And, what is a genuinely PR0 ? The PR range 0-9 is only a external converted value of the internal Google Page Rank. Not all PR3 (or PR2, or PR4, ...) are equal. Although probably that number is ranging from 0..2^64 (or similar), but is converted on 0..9 using some kind of algoritmic conversion. For example an Google Internal Value of 236 could be convert into an external PR0, and is that a genuinely PR0 ?
If the sites have no links from any sites that have pr then they will be pr 0. As I said we have only the toolbar to look at. These sites could have pr just we cant see it.
I disagree, Each page have a Page Rank by itself, and are passing some percentage of their value to the linked pages. That links can be to external sites and to internal pages (same site). You can see at your own site that pages not linked by any other site have some PR gained with internal links from other pages on your site. I have a large site with thousands of pages, and most of their Page Rank is generated by itseft. i.e. from links on other pages on same site.
Take a look at this page: PageRank Explaided Read it carefully, don't mind on numbers, just try to get the idea behind. You'll discover why "...it’s probably better to get lots (perhaps thousands) of links from sites with small PR than to spend any time or money desperately trying to get just the one link from a high PR page" .
well it still gives you improvement inregards to your PR on the next update...you may try the three way linking through those sites... link exchange with quality related sites that will be much better...
Yes but what i am saying is if they sites have no pr then no pr can be passed. We would need to find out if the twenty sites have any links.
ajsa52: Let's take an example. Assuming I go register a domain name and put a website with 1 page. Only 1 page, and on that page I make an outgoing link to myotherdomain.com . Now will myotherdomain.com gain PR from this newly registered domain with a 1 page website? Alright, now you are saying if your website has numerous internal pages, then these will generate PR and you might have PR if you have a 5000 page website without having any external pages linking to it. Is this right?
fuser: On your example, your myotherdomain.com will gain IMHO only a small Page Rank value. And for the 5000 page website question. Maybe you need some external links to be crawled frecuently. But with all your pages indexed and well interlinked (for example on a 3 level structure) you'll get many PR1, several PR2 and maybe some PR3 pages. On my site now I have several incoming external PR7, PR6, PR5... links so is not a good example. But I have thousands of PR1 pages, hundreds of PR2 and PR3 pages, many PR4 pages ... Anyway, unless you're running a site for selling links, the most important factor is traffic, not PR (most of my traffic are from search engines going to internal pages with low PR). So no worry too much about this .

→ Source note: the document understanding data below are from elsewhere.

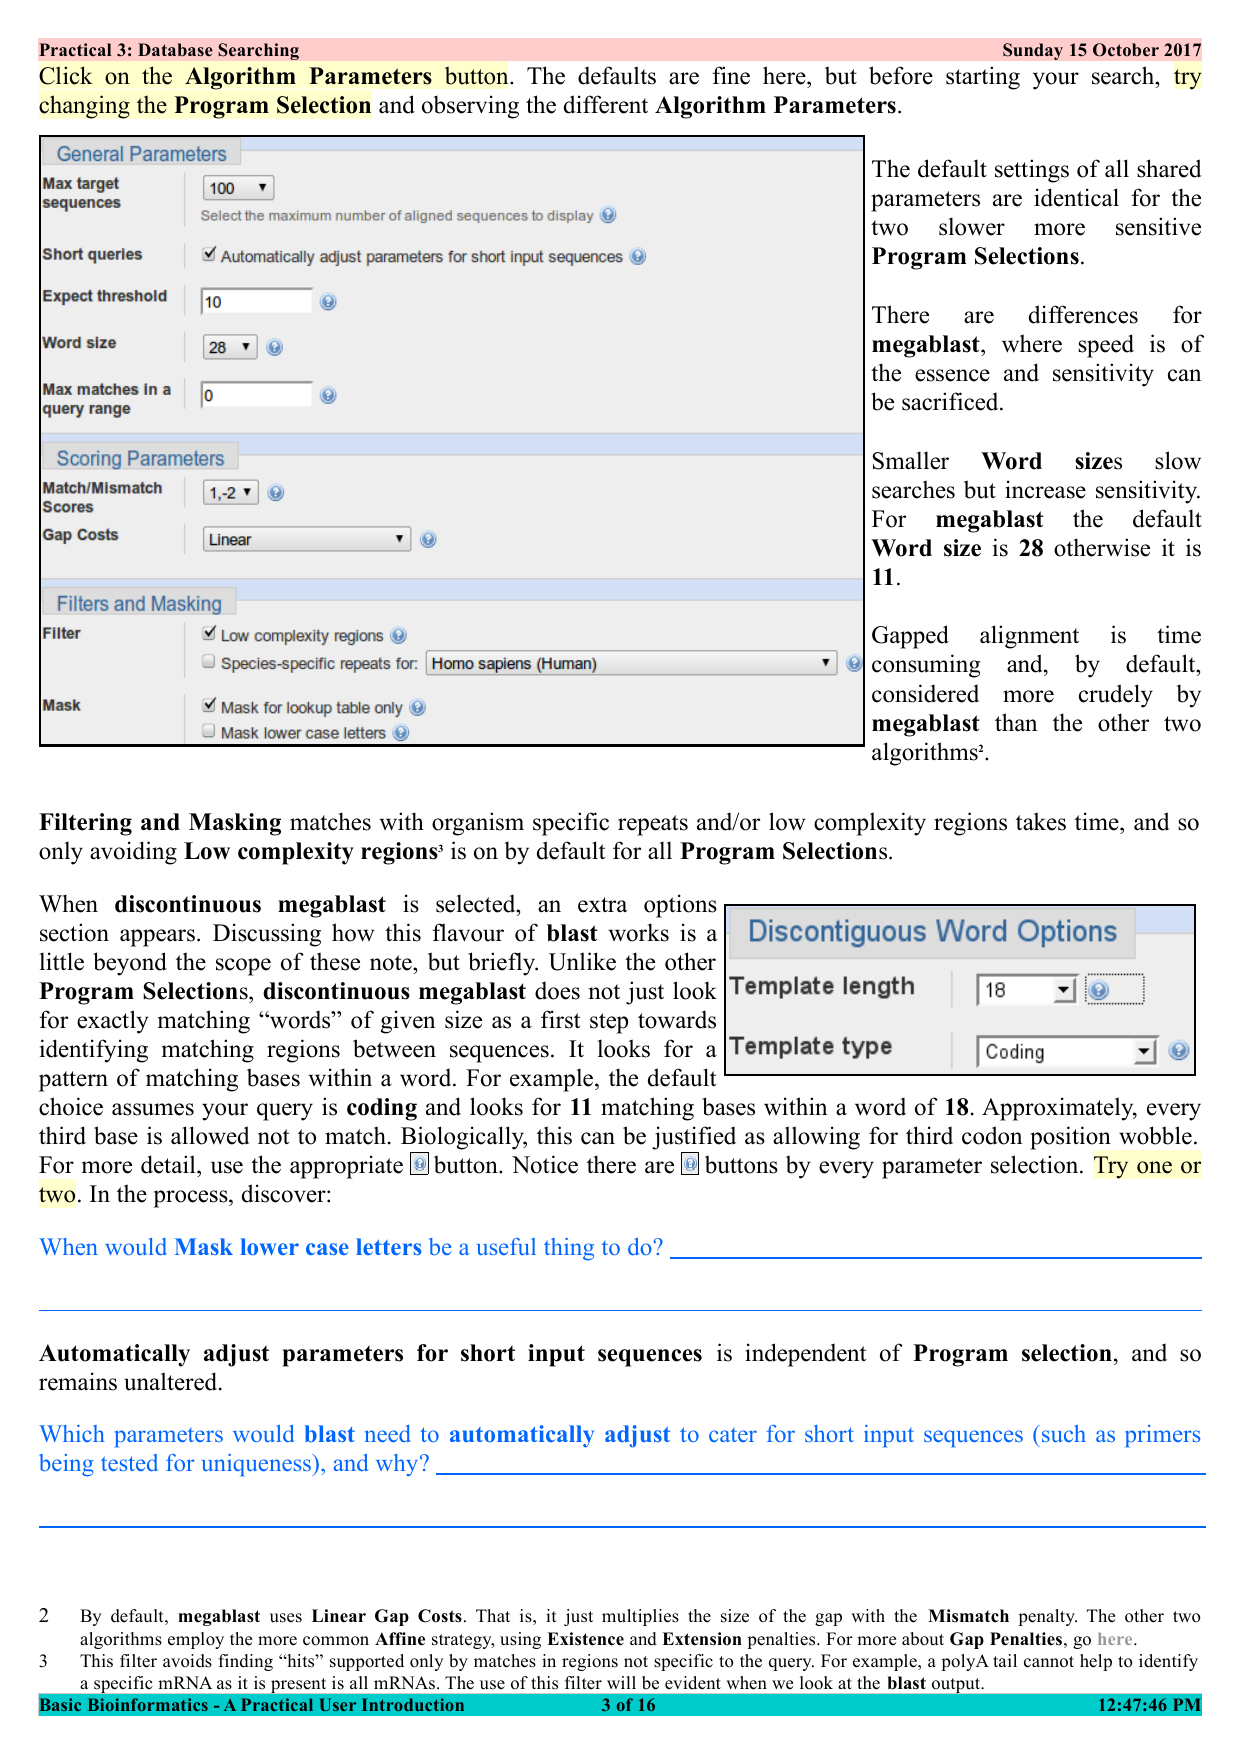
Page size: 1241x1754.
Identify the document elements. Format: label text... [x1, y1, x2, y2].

picture [411, 1153, 428, 1174]
text By default, megablast uses Linear Gap Costs. That is, it just multiplies the size of the gap with the Mismatch penalty. The other two algorithms employ the more common Affine strategy, using Existence and Extension penalties. For more about Gap Penalties, go here. [38, 1603, 1202, 1649]
text The default settings of all shared parameters are identical for the two slower more sensitive Program Selections. [865, 154, 1202, 270]
text Smaller Word sizes slow searches but increase sensitivity. For megablast the default Word size is 28 otherwise it is 11. [865, 446, 1202, 591]
text Filtering and Masking matches with organism specific repeats and/or low complexity regions takes time, and so only avoiding Low complexity regions is on by default for all Program Selections. [38, 807, 1202, 865]
text This filter avoids finding “hits” supported only by matches in regions not specific to the query. For example, a polyA tail cannot help to identify a specific mRNA as it is present is all mRNAs. The use of this filter will be evident when we look at the blast output. [38, 1649, 1202, 1693]
picture [41, 137, 863, 744]
picture [682, 1153, 699, 1174]
text Gapped alignment is time consuming and, by default, considered more crudely by megablast than the other two algorithms. [38, 620, 1202, 766]
text There are differences for megablast, where speed is of the essence and sensitivity can be sacrificed. [865, 300, 1202, 416]
picture [726, 906, 1194, 1074]
text Which parameters would blast need to automatically adjust to cater for short input sequences (such as primers being tested for uniqueness), and why? [38, 1419, 1202, 1477]
text When discontinuous megablast is selected, an extra options section appears. Discussing how this flavour of blast works is a little beyond the scope of these note, but briefly. Unlike the other Program Selections, discontinuous megablast does not just look for exactly matching “words” of given size as a first step towards identifying matching regions between sequences. It looks for a pattern of matching bases within a word. For example, the default choice assumes your query is coding and looks for 11 matching bases within a word of 18. Approximately, every third base is allowed not to match. Biologically, this can be justified as allowing for third codon position wobble. For more detail, use the appropriatebutton. Notice there arebuttons by every parameter selection. Try one or two. In the process, discover: [38, 889, 1202, 1208]
text Click on the Algorithm Parameters button. The defaults are fine here, but before starting your search, try changing the Program Selection and observing the different Algorithm Parameters. [38, 61, 1202, 119]
text When would Mask lower case letters be a useful thing to do? [38, 1232, 1202, 1261]
text Automatically adjust parameters for short input sequences is independent of Program selection, and so remains unaltered. [38, 1337, 1202, 1396]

Google published exactly how it works when they wrote a paper about it when they were at UNI. PR(A) = (1-d) + d (PR(T1)/C(T1) + ... + PR(Tn)/C(Tn)) If that was true then how did pagerank come into existence? At some point all sites (even the biggest) would have been PR0. So if PR0 pages pass zero PR there wouldn't even be any PR1 sites now. Having said that, forget about PR, It's probably the least important "statistic" you should consider when looking at your sites progress. PR doesn't increase your SERPS PR will not get you more visitors
EVERY website has some PR. A PR0 doesn't mean that a site doesn't have any PR. It may have 1 to 5 points or votes...but it has at least 1. Take a look at http://www.smartpagerank.com/pagerank-calculation-chart.php and http://www.smartpagerank.com/pagerank-explained.php. This should help you understand it a little better.
Totally agree with. Also agree that traffic more important with PR, but i personally have not seen a PR7 or possibly a PR6 not ranking well for some keyword in google and getting google traffic.
PageRank Explained PageRank relies on the uniquely democratic nature of the web by using its vast link structure as an indicator of an individual page's value. In essence, Google interprets a link from page A to page B as a vote, by page A, for page B. But, Google looks at more than the sheer volume of votes, or links a page receives; it also analyzes the page that casts the vote. Votes cast by pages that are themselves "important" weigh more heavily and help to make other pages "important." Important, high-quality sites receive a higher PageRank, which Google remembers each time it conducts a search. Of course, important pages mean nothing to you if they don't match your query. So, Google combines PageRank with sophisticated text-matching techniques to find pages that are both important and relevant to your search. Google goes far beyond the number of times a term appears on a page and examines all aspects of the page's content (and the content of the pages linking to it) to determine if it's a good match for your query.